DATA IN THIS EXERCISE |
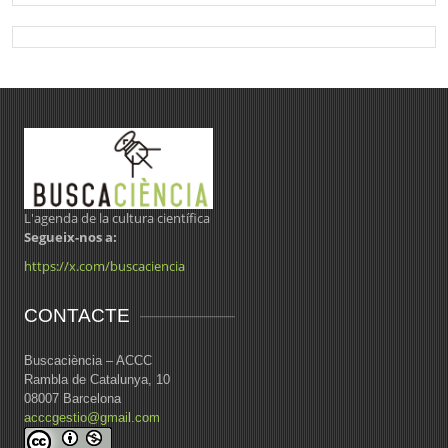
L'agenda de la cultura científica
Segueix-nos a:
https://x.com/buscaciencia
CONTACTE
Buscaciència – ACCC
Rambla de Catalunya, 10
08007 Barcelona
acccgestio@gmail.com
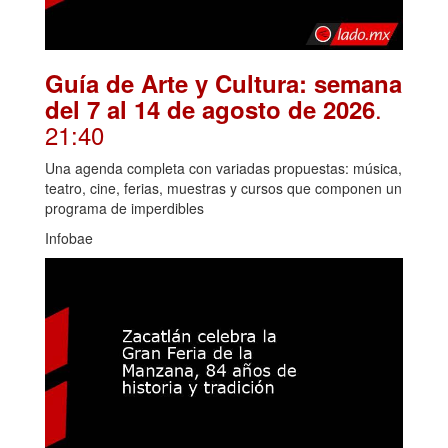
Guía de Arte y Cultura: semana
.
del 7 al 14 de agosto de 2026
21:40
Una agenda completa con variadas propuestas: música,
teatro, cine, ferias, muestras y cursos que componen un
programa de imperdibles
Infobae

TASK DESCRIPTION |
Please copy out word for word the lines above, starting with the line containing "Guía de Arte y Cultura: semana" and running through the last line.

SOLUTION TO THE PROBLEM |
Guía de Arte y Cultura: semana
.
del 7 al 14 de agosto de 2026
21:40
Una agenda completa con variadas propuestas: música,
teatro, cine, ferias, muestras y cursos que componen un
programa de imperdibles
Infobae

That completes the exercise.